DLP berpengaruh terhadap kelancaran proses rujukan berjenjang yang diterapkan dalam JKN. Alhasil, tidak semua peserta yang sakit dapat langsung bertandang ke fasilitas kesehatan (faskes) lanjutan seperti Rumah Sakit (RS). Mereka harus mengunjungi faskes pemberi pelayanan primer terlebih dulu. Karena itu, DLP berfungsi sebagai gatekeeper. Kecuali darurat, tidak semua penyakit harus dilayani di RS.

Akmal menjelaskan yang masih jadi pembahasan saat ini apakah mahasiswa kedokteran yang baru lulus bisa menjadi DLP atau tidak. Namun, Kemenkes memutuskan DLP harus punya kekhususan dalam menjalankan profesinya. Sebab DLP memerlukan pengalaman untuk melakukan kegiatan promotif dan preventif di faskes primer. Adanya keahlian yang lebih tinggi ketimbang dokter yang baru lulus menurut Akmal selaras dengan ketentuan yang ada dalam UU Pendidikan Kedokrteran. “Untuk menghadapi JKN, dokter layanan primer akan menjadi andalan kita,” ujarnya.

Dalam standar pelayanan primer yang diberikan kepada peserta, Akmal melanjutkan, meliputi acuan yang diterbitkan konsil kedokteran. Dari ketentuan itu DLP dituntut mampu menangani 155 diagnosis penyakit. Ratusan penyakit itu harus mampu ditangani oleh dokter di faskes pemberi pelayanan primer. Selaras hal tersebut pemerintah masih membahas peraturan pelaksana tentang standar kompetensi DLP sebagaimana amanat UU Pendidikan Kedokteran. Serta standar pendidikan pelayanan primer dan kurikulumnya. Pada periode 2014-2019 pemerintah menargetkan melatih 9600 dokter menjadi spesialis layanan primer.

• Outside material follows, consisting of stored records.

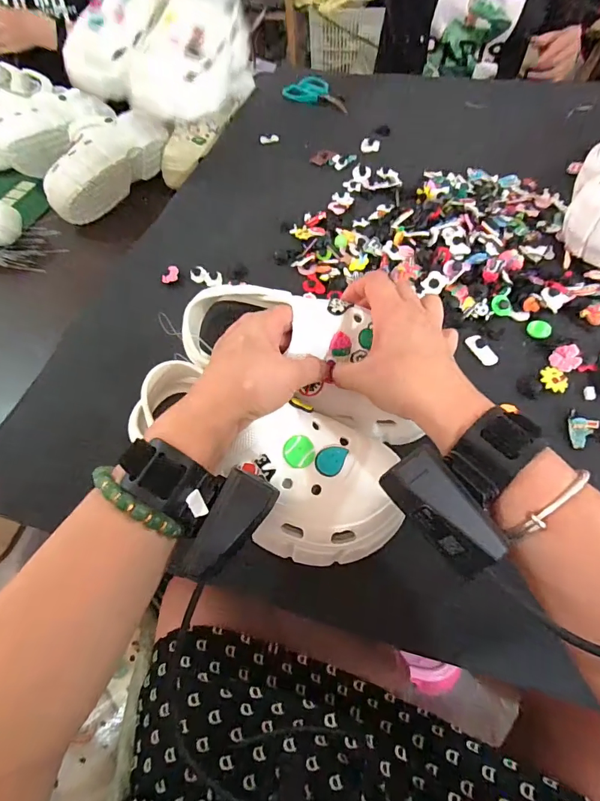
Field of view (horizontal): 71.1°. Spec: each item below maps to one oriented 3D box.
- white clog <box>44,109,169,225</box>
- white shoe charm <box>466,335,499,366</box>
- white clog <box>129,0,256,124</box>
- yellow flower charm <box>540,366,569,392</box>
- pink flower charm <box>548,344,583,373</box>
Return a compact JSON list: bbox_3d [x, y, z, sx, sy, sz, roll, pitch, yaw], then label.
[{"bbox_3d":[-0.375,-0.451,0.802,0.112,0.113,0.247,37,68,24],"label":"white clog"},{"bbox_3d":[0.199,-0.055,0.459,0.018,0.004,0.041,-24,59,-10],"label":"white shoe charm"},{"bbox_3d":[-0.162,-0.525,0.605,0.120,0.164,0.208,11,60,12],"label":"white clog"},{"bbox_3d":[0.259,-0.021,0.429,0.026,0.006,0.026,-2,58,3],"label":"yellow flower charm"},{"bbox_3d":[0.277,-0.043,0.438,0.029,0.009,0.028,-15,69,21],"label":"pink flower charm"}]

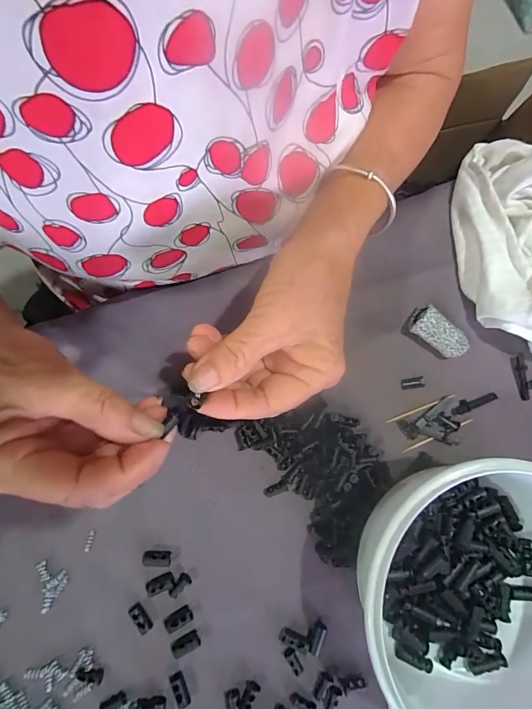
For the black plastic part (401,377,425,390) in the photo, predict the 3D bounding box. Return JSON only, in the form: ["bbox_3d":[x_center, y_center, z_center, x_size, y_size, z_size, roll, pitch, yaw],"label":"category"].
[{"bbox_3d":[0.117,0.023,0.298,0.018,0.005,0.009,-8,81,-4],"label":"black plastic part"}]

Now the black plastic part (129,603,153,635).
[{"bbox_3d":[-0.087,0.184,0.260,0.009,0.004,0.019,-37,84,-7],"label":"black plastic part"}]

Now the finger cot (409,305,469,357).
[{"bbox_3d":[0.138,-0.017,0.299,0.047,0.018,0.023,36,81,4],"label":"finger cot"}]

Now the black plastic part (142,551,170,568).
[{"bbox_3d":[-0.079,0.147,0.267,0.021,0.008,0.011,0,81,-2],"label":"black plastic part"}]

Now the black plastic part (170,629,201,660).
[{"bbox_3d":[-0.056,0.201,0.259,0.020,0.006,0.012,-28,83,-6],"label":"black plastic part"}]

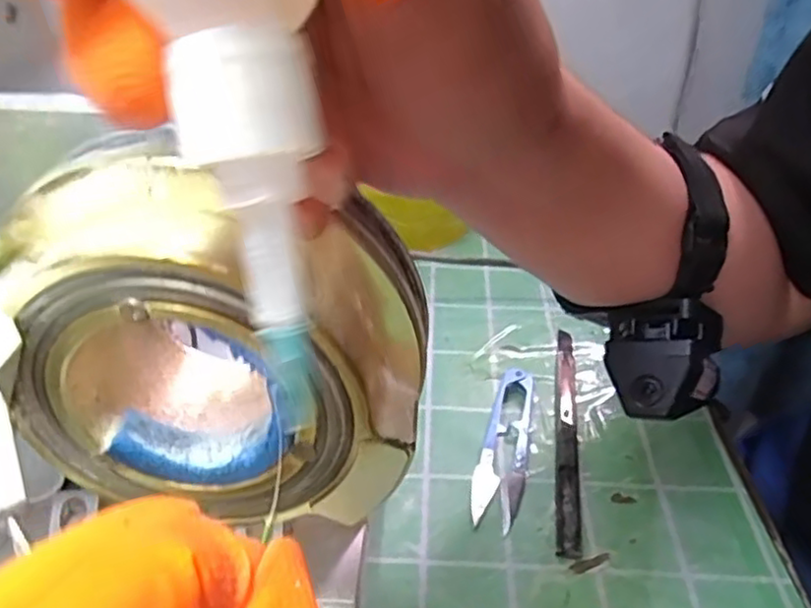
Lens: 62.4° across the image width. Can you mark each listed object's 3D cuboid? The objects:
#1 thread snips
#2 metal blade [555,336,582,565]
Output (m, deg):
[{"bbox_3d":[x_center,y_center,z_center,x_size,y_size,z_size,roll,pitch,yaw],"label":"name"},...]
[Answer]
[{"bbox_3d":[0.054,0.071,0.354,0.024,0.012,0.104,9,37,13],"label":"thread snips"},{"bbox_3d":[0.087,0.066,0.361,0.011,0.007,0.155,6,37,9],"label":"metal blade"}]

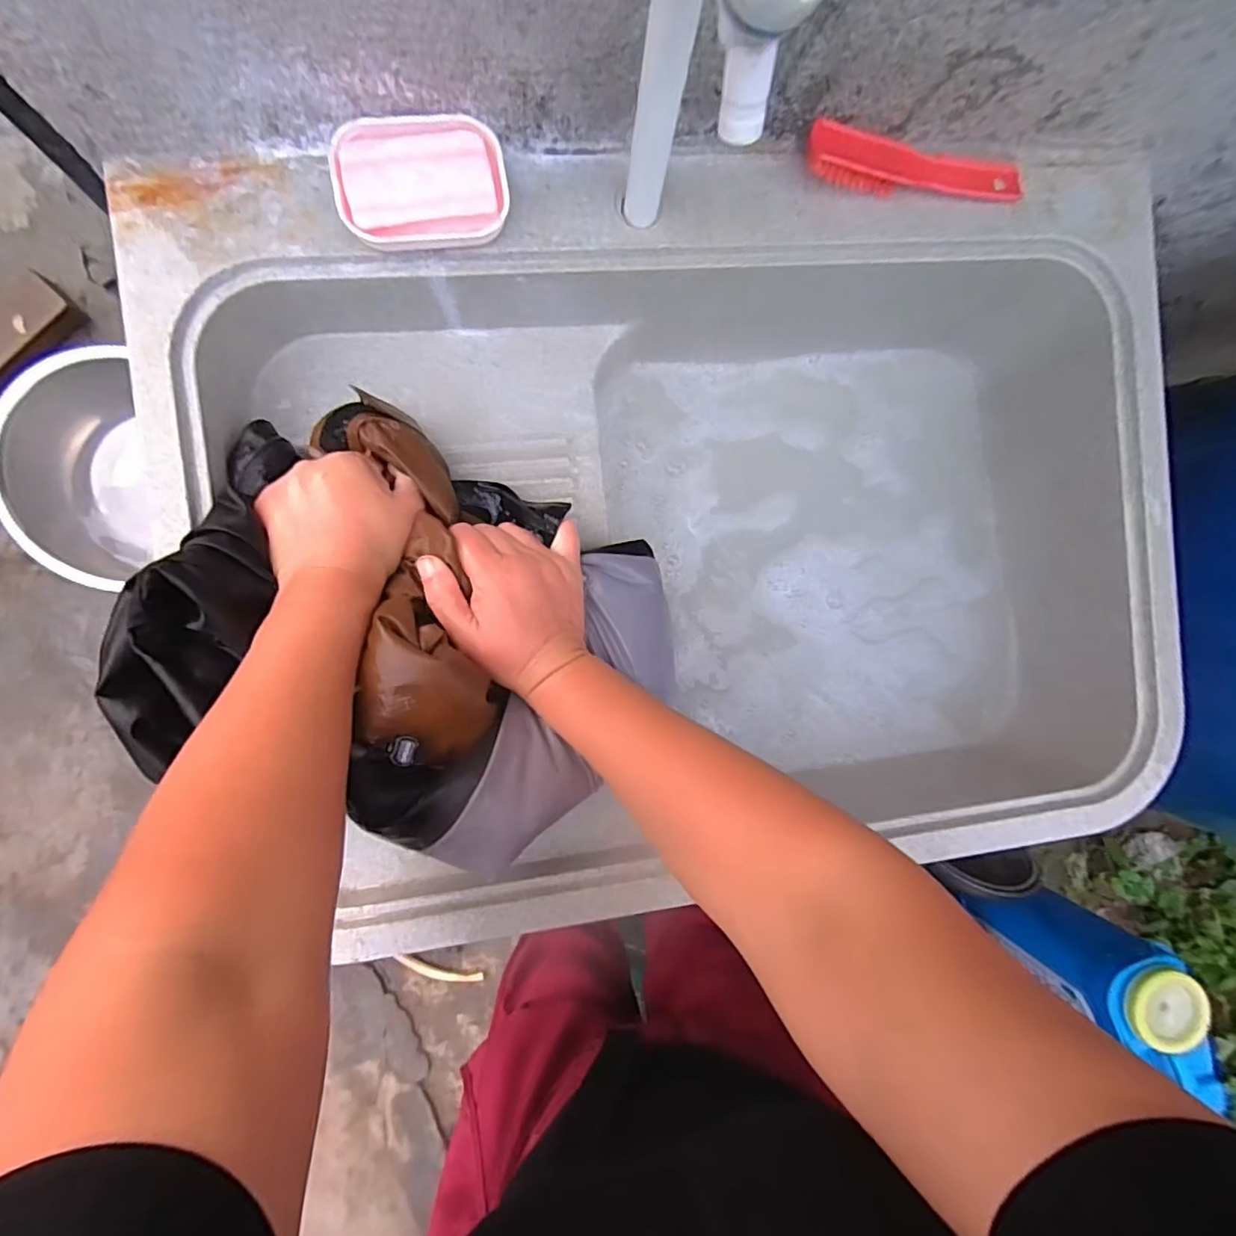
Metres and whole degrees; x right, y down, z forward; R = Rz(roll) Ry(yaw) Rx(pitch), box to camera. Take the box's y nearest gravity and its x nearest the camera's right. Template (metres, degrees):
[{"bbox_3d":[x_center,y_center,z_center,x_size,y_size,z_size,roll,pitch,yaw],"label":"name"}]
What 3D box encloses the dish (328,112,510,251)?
[{"bbox_3d":[-0.132,-0.296,0.386,0.109,0.023,0.076,-9,91,-7],"label":"dish"}]

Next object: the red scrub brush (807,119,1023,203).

Menanggapi hal tersebut guru besar FKM UI, Hasbullah Thabrany, menjelaskan selama ini pola gatekeeper dalam pelayanan kesehatan sudah digembar gemborkan di Indonesia. Namun, pelaksanaannya tidak maksimal karena setiap pasien membayar biaya pelayanan kesehatannya sendiri-sendiri. Namun, dengan adanya BPJS Kesehatan sebagai penyelenggara, pola gatekeeper terutama terkait sistem rujukan berjenjang diharapkan dapat terlaksana sesuai harapan. Sebab, BPJS Kesehatan bertindak sebagai juru bayar atas pelayanan kesehatan yang diberikan faskes primer kepada peserta.

Namun, persoalan DLP yang ada di Indonesia bagi Hasbullah berkaitan dengan belum adanya standar kompetensi. Padahal, di negara-negara maju DLP itu setara dengan dokter spesialis. Tentu saja hal itu dipengaruhi oleh kondisi masyarakat di sebuah negara. Namun yang jelas peran DLP dalam pelaksanaan JKN yang digelar BPJS Kesehatan sangat penting. “Dokter di Indonesia kenapa menolak memberikan layanan di faskes primer karena pendapatannya rendah. Makanya mereka lebih memilih menjadi dokter spesialis,” paparnya.

Sekalipun ada standar kompetensi untuk DLP, Hasbullah menandaskan, implementasinya harus dikawal oleh pemangku kepentingan seperti organisasi profesi kedokteran. Sebab, kompetensi yang dimiliki DLP bakal berpengaruh terhadap kualitas pelayanan yang diberikan kepada peserta.

Namun, jika jumlah DLP belum mampu menyebar sampai ke berbagai daerah di Indonesia sesuai kebutuhan program JKN, bagi Hasbullah tidak menutup kemungkinan untuk impor tenaga dokter. Menurutnya hal itu dapat digunakan sebagai solusi jangka pendek guna mengatasi keterbatasan jumlah dokter spesialis untuk memberikan layanan primer. “Yang penting jangan mengorbankan masyarakat (peserta),” tukasnya.